Open
Description
Autoquant fails when CPU packages are used. Tried with the latest nightly packages by installing torchao and torch using the below:
pip install --pre torchao-nightly torch --index-url https://download.pytorch.org/whl/nightly/cpu
I modified the simple example from the documentation for CPU as below:
import torch
import torchao
# Plug in your model and example input
model = torch.nn.Sequential(torch.nn.Linear(32, 64))
input = torch.randn(32,32)
# perform autoquantization and torch.compile
model = torchao.autoquant(torch.compile(model, mode='max-autotune'))
# pass in an input which is used in order to pick fastest quantization operations
# and apply torch compilation.
model(input)
Above script gives the below output:
activation_shapes: torch.Size([32, 32]), times_seen: 1
weight_shape: torch.Size([64, 32]), dtype: torch.float32, bias_shape: torch.Size([64])
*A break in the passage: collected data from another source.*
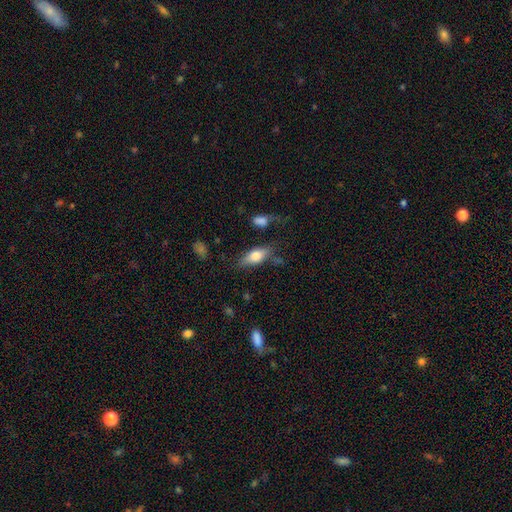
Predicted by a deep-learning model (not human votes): Smooth or featured? smooth (65%)
How rounded? in between (75%)
Merging? none (66%)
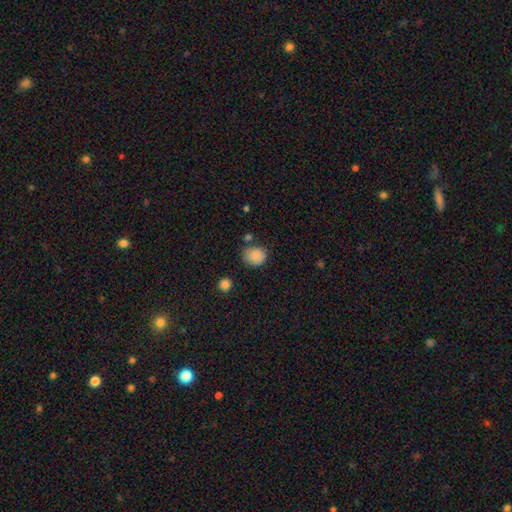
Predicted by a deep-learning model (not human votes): Smooth or featured? smooth (85%)
How rounded? round (75%)
Merging? none (68%)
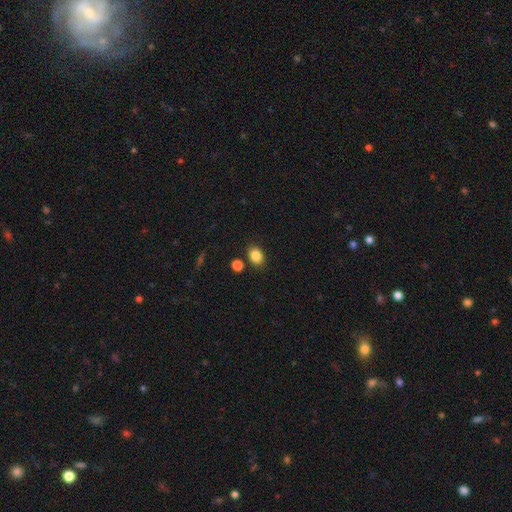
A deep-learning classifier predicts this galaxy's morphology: smooth 85%, star or artifact 10%, featured or disk 5%. Down the decision tree: how rounded — in between (62%); merging — none (81%).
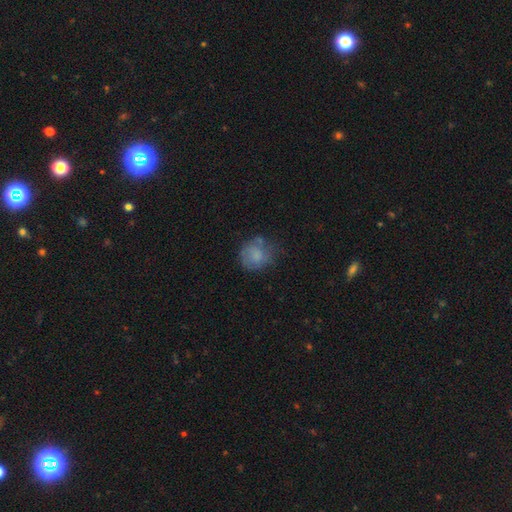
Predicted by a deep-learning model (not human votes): Smooth or featured: smooth — 67% (featured or disk — 22%)
How rounded: round — 72% (in between — 27%)
Merging: none — 50% (minor disturbance — 29%)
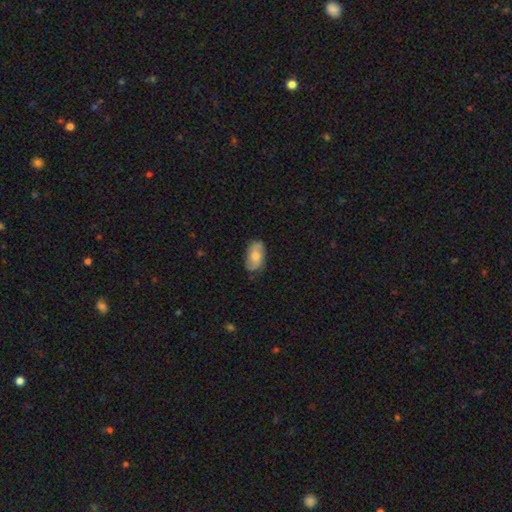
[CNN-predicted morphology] The model was most divided on "smooth or featured": smooth: 65%, featured or disk: 29%, star or artifact: 7%. More confident: how rounded — in between (92%); merging — none (73%).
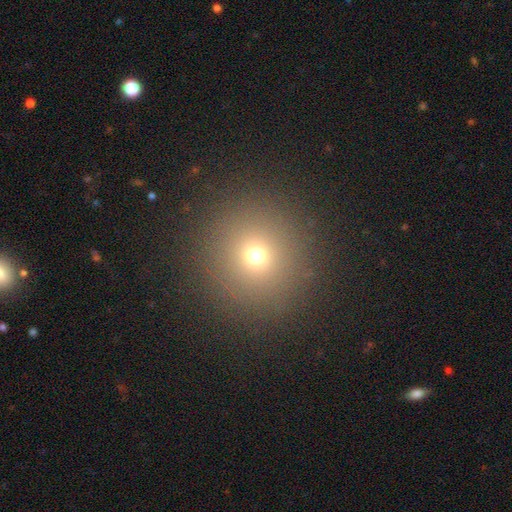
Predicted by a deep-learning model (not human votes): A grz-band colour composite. It shows a smooth galaxy with no disk features (68%) that is round (93%). Merging: none (89%).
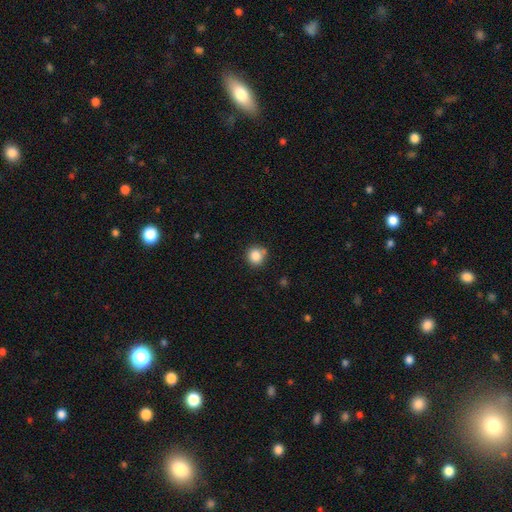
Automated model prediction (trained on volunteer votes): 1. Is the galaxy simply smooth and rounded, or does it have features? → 85% smooth, 10% star or artifact, 5% featured or disk.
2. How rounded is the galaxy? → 91% round, 8% in between, 1% cigar-shaped.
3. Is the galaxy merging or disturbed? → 76% none, 12% minor disturbance, 9% merger, 3% major disturbance.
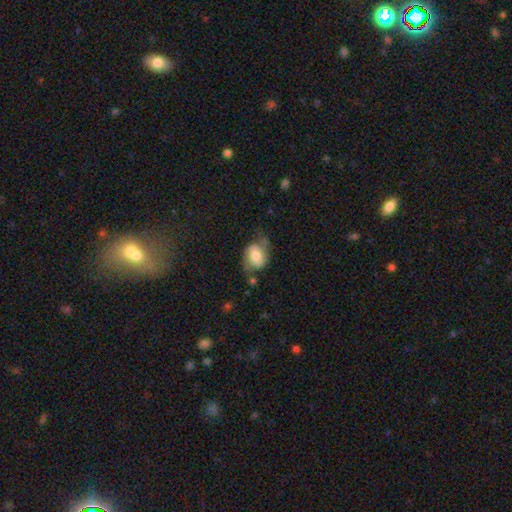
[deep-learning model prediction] A smooth galaxy with no disk features (51%) that is in between round and cigar-shaped (61%). Merging: none (49%).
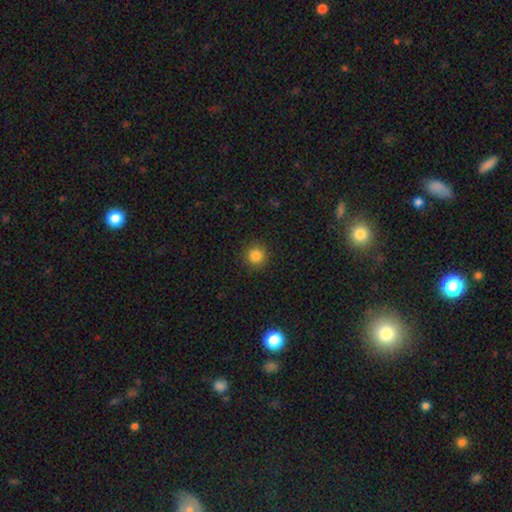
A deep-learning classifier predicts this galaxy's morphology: This is clearly a smooth galaxy (84%). How rounded: clearly round (94%). Merging: clearly none (90%).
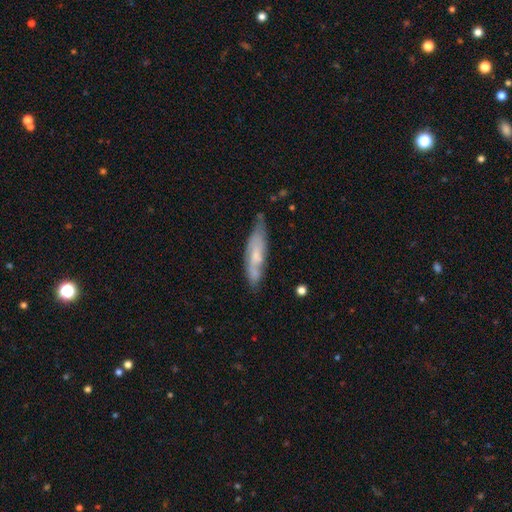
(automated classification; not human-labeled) smooth-or-featured: featured or disk: 51% | smooth: 42% | star or artifact: 7%
  disk-edge-on: no: 56% | yes: 44%
  merging: none: 63% | minor disturbance: 28% | major disturbance: 6% | merger: 3%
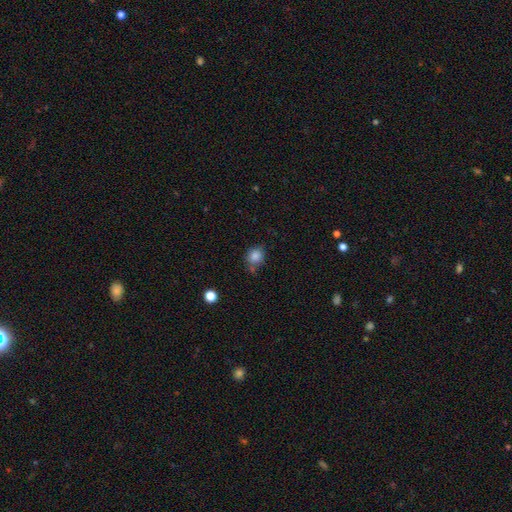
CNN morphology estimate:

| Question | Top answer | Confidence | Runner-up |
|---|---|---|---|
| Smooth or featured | smooth | 84% | star or artifact (11%) |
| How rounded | round | 76% | in between (23%) |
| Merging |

warning: failed to autoquant AQFloatLinearWeight for shape: (torch.Size([32, 32]), torch.Size([64, 32]), torch.Size([64]), torch.float32) due to Torch not compiled with CUDA enabled
warning: failed to autoquant AQWeightOnlyQuantizedLinearWeight for shape: (torch.Size([32, 32]), torch.Size([64, 32]), torch.Size([64]), torch.float32) due to Torch not compiled with CUDA enabled
warning: failed to autoquant AQWeightOnlyQuantizedLinearWeight2 for shape: (torch.Size([32, 32]), torch.Size([64, 32]), torch.Size([64]), torch.float32) due to Torch not compiled with CUDA enabled
warning: failed to autoquant AQInt8DynamicallyQuantizedLinearWeight for shape: (torch.Size([32, 32]), torch.Size([64, 32]), torch.Size([64]), torch.float32) due to Torch not compiled with CUDA enabled
best_cls=<class 'torchao.quantization.autoquant.AQInt8DynamicallyQuantizedLinearWeight'>
Hope I am not missing any steps here. Does autoquant support CPU? Hope someone can give me some advice. Thank you.